§ **Your task**: If a line in the data below includes the string "events", please return a copy of it.

§ **Supplied records**:
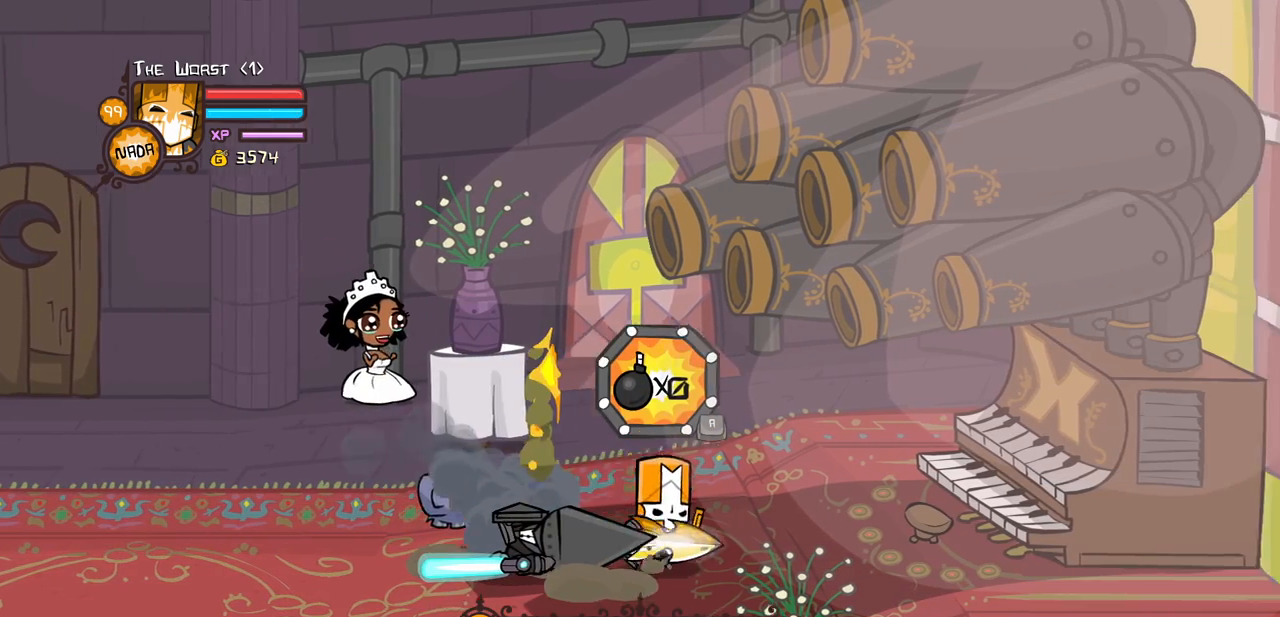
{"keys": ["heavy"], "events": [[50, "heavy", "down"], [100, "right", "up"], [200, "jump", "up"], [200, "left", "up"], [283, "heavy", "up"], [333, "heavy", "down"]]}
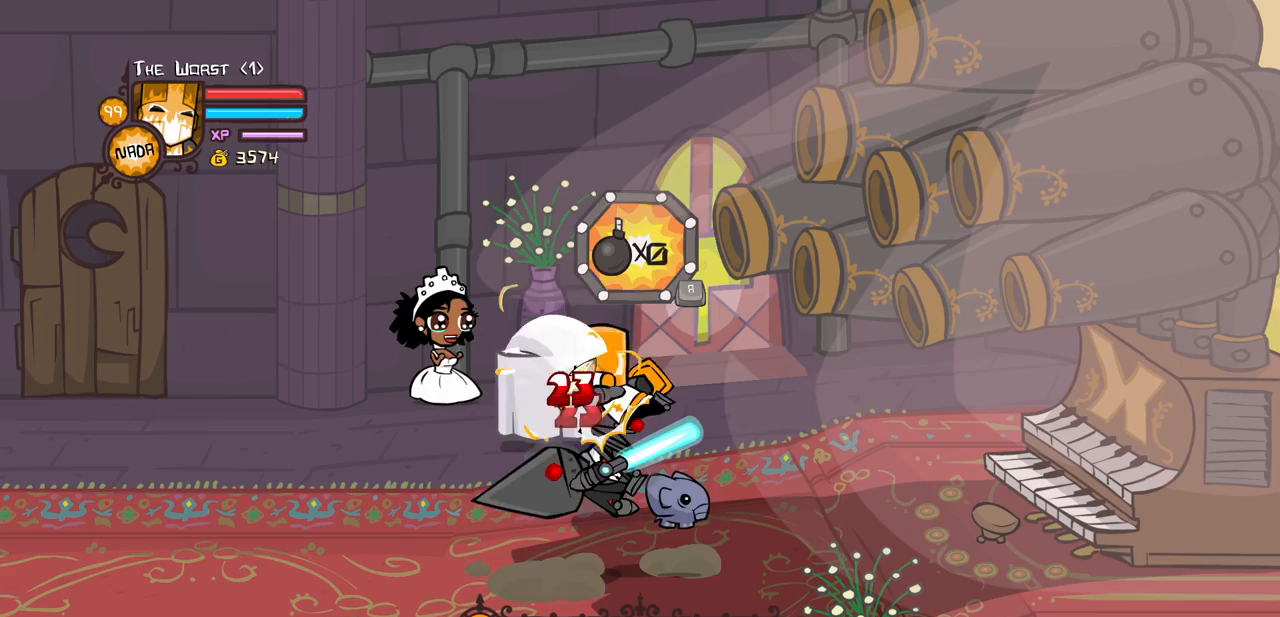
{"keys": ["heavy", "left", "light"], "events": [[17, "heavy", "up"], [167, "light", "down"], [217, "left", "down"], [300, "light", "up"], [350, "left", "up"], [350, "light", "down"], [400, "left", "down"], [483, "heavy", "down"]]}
==
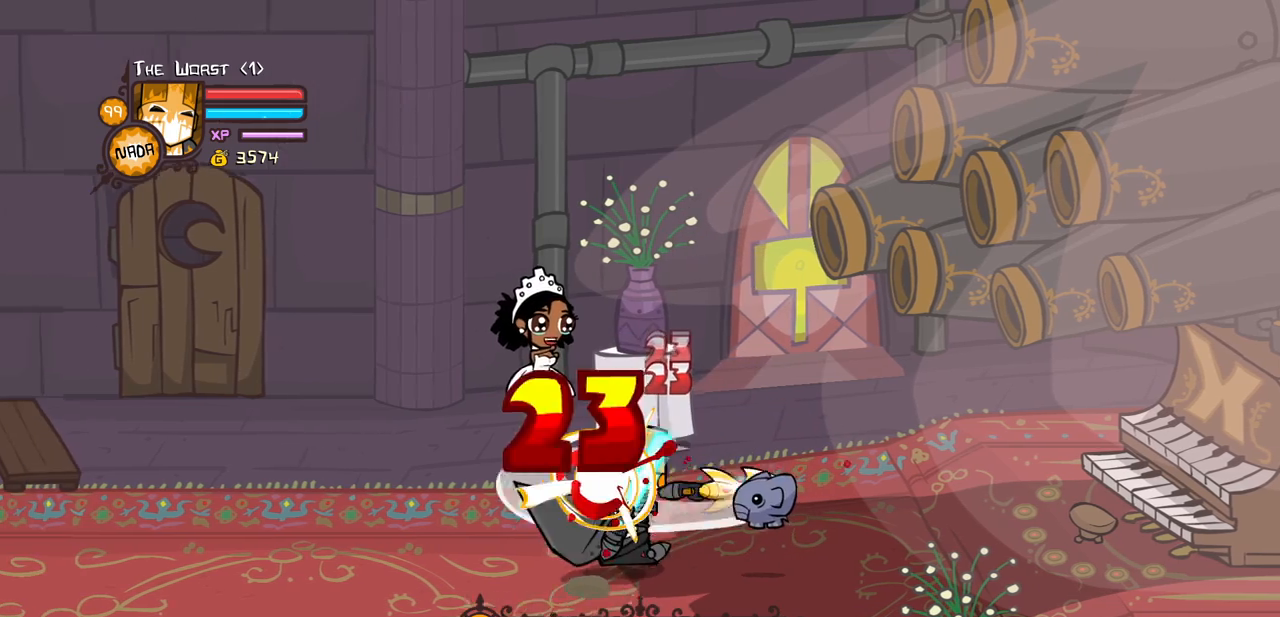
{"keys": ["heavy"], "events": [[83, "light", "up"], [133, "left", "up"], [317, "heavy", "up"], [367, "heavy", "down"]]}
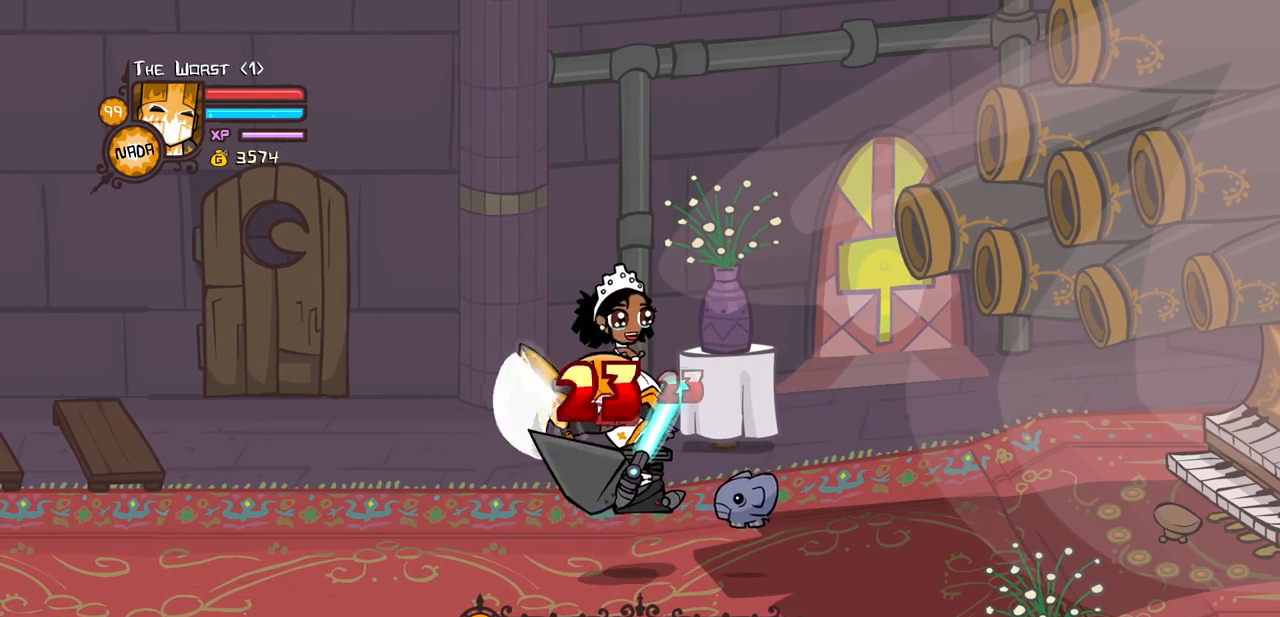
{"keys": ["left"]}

§ **Result**:
{"keys": ["heavy"], "events": [[50, "heavy", "down"], [100, "right", "up"], [200, "jump", "up"], [200, "left", "up"], [283, "heavy", "up"], [333, "heavy", "down"]]}
{"keys": ["heavy", "left", "light"], "events": [[17, "heavy", "up"], [167, "light", "down"], [217, "left", "down"], [300, "light", "up"], [350, "left", "up"], [350, "light", "down"], [400, "left", "down"], [483, "heavy", "down"]]}
{"keys": ["heavy"], "events": [[83, "light", "up"], [133, "left", "up"], [317, "heavy", "up"], [367, "heavy", "down"]]}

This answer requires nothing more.